Batocabe Law

In Part I, an employee was dismissed for marrying an employee of a competitor company. Will it end the same way here?

Jose was a teacher in a private school. He was married. Also employed by the same school was Arlene, another teacher. She, too, was married.

During their years of working together, Jose and Arlene fell in love. Soon, rumors about their relationship spread among the faculty and school officials. Concerned by the reports, the school conducted an investigation.

The inquiry confirmed what many in the school already suspected: Jose and Arlene were engaged in an extra-marital affair.

Arlene was first dismissed. Later, after a separate investigation, the school also terminated Jose’s employment on the ground of immorality.

Jose challenged his dismissal.

Do you think he’ll be as successful as the non-teaching assistant who got pregnant outside of marriage? Or just like the teacher who got pregnant outside of marriage?

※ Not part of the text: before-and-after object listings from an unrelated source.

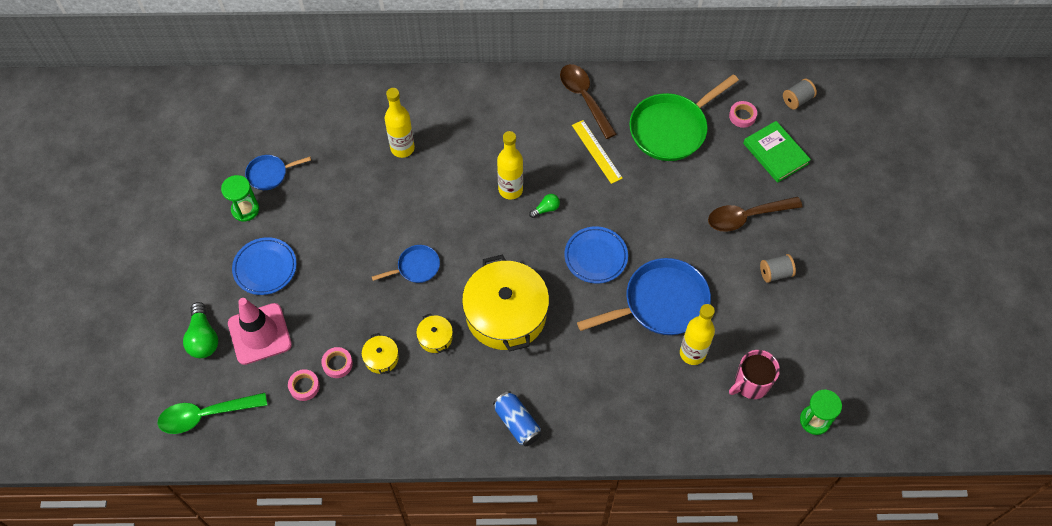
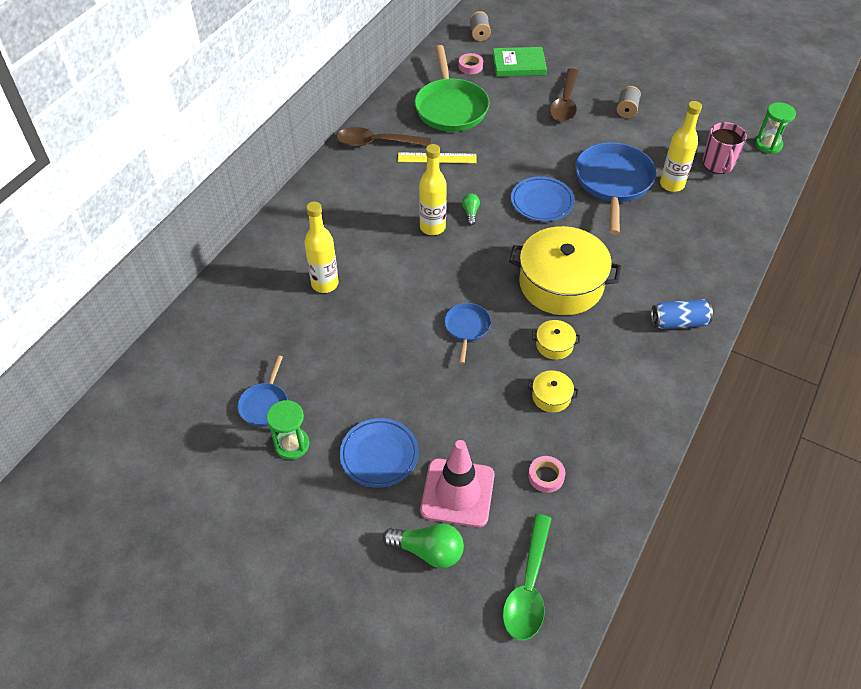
camera: 60 degrees left, 10 degrees down
pink tape [321,347,353,378] -> none

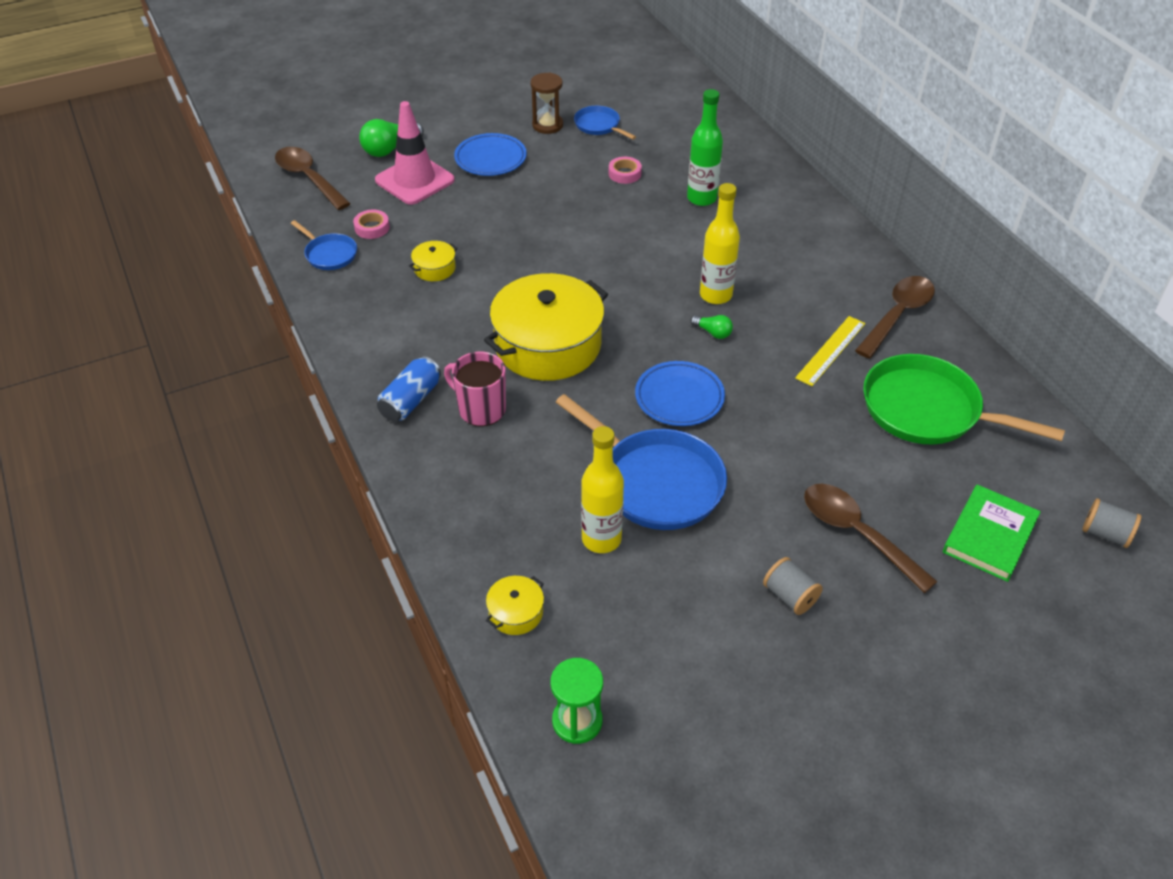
camera: 125 degrees right, 5 degrees down
green hourglass [267,400,309,460] -> brown hourglass [530,73,563,134]
yellow bottle [304,201,339,293] -> green bottle [687,89,723,206]
blue pan [445,303,491,364] -> blue pan moved to [291,220,357,270]
pink tape [459,53,483,74] -> pink tape moved to [609,157,642,184]
green spoon [503,514,552,640] -> brown spoon [275,147,351,210]
yellow pot [532,320,580,360] -> yellow pot moved to [486,576,544,635]
pink mug [702,122,747,174] -> pink mug moved to [444,352,506,426]

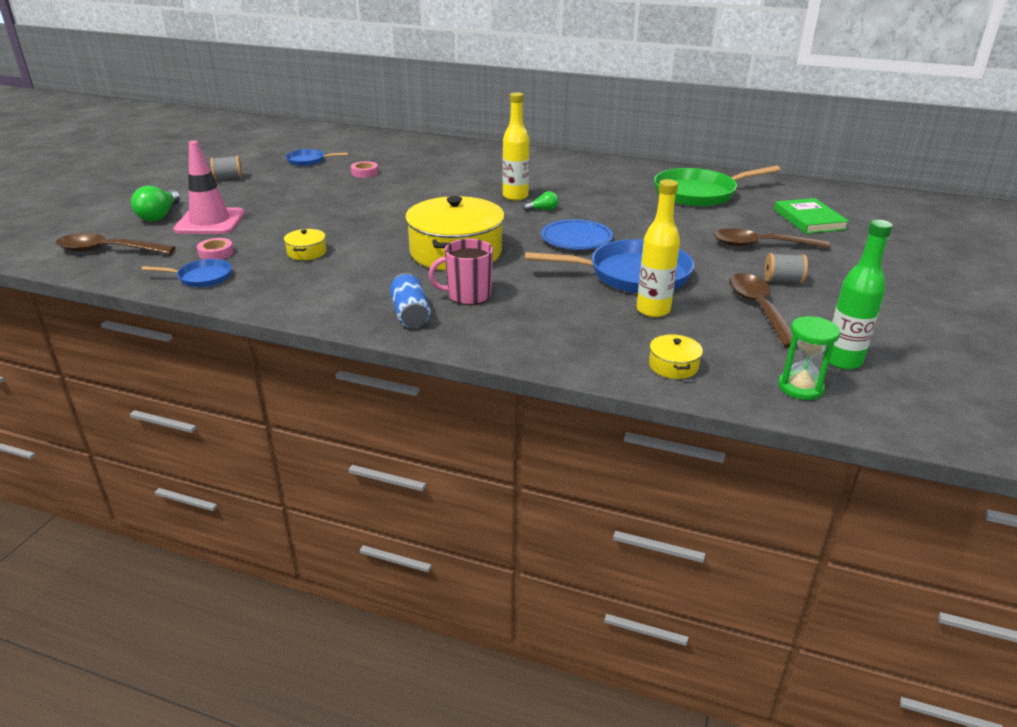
camera: 45 degrees left, 15 degrees down
blue plate [454,133,527,176] -> none
brown hourglass [530,73,563,134] -> none
green bottle [687,89,723,206] -> green bottle moved to [824,220,892,370]
yellow ruler [795,316,865,386] -> none
brown spoon [855,276,935,359] -> brown spoon moved to [729,273,798,348]
grey spool [1082,498,1142,548] -> grey spool moved to [210,156,242,180]

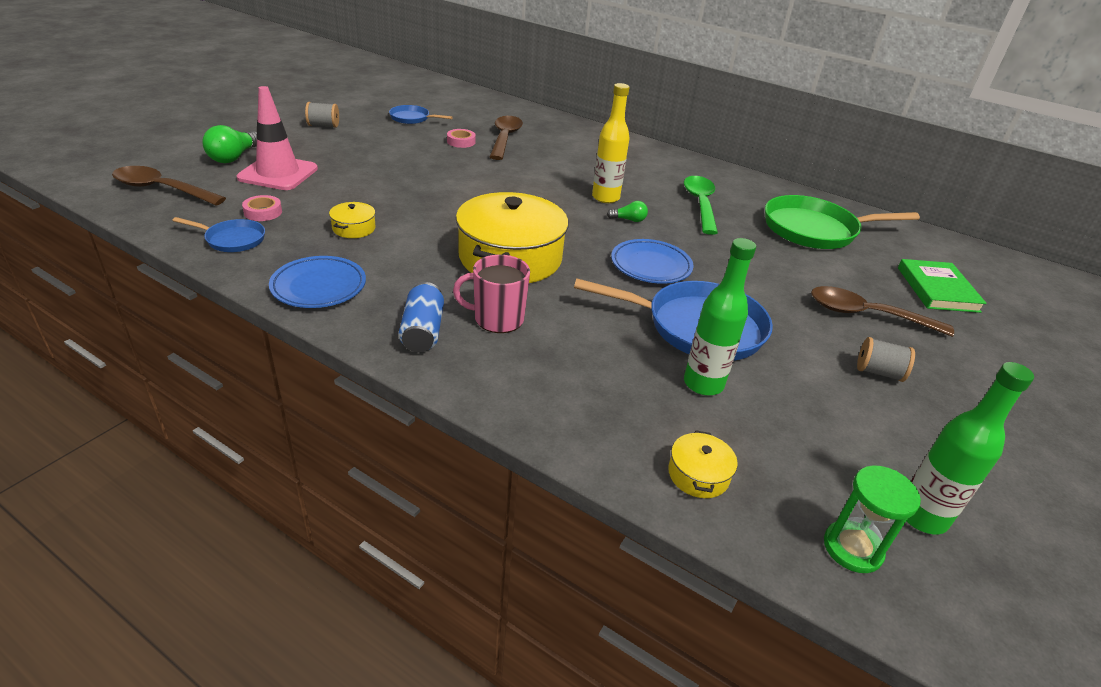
camera: 10 degrees right, 5 degrees up
yellow bottle [637,179,680,317] -> green bottle [684,238,756,396]
brown spoon [729,273,798,348] -> brown spoon moved to [490,116,523,160]
none -> blue plate [269,256,366,308]
none -> green spoon [684,176,718,235]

He argued that the school failed to prove the alleged affair and that there was insufficient evidence to justify his termination. He also pointed out that Arlene had previously won an illegal dismissal case against the school.

Was the dismissal valid?

Yes.

The Supreme Court held that while immorality is not defined by a rigid formula, the circumstances of each case must be examined in light of prevailing social norms, applicable laws, and the employee’s position.

In Jose’s case, the Court emphasized that he was not merely an ordinary employee. He was a teacher.

Teachers occupy a special place in society. They serve as role models to their students and exercise influence during the students’ formative years. Because of this, teachers are held to standards of conduct higher than those expected of ordinary citizens. According to the Court, a teacher’s behavior, both inside and outside the classroom, must be beyond reproach.

The Court further noted that Jose was a married man involved in a romantic and sexual relationship with another married person. Such conduct was not merely a private matter between consenting adults. It was an extra-marital affair that violated the obligation of fidelity owed to one’s spouse and offended the institution of marriage, which the Constitution and the law recognize as a basic social institution.

For these reasons, the Court ruled that the affair constituted immoral conduct sufficient to justify dismissal.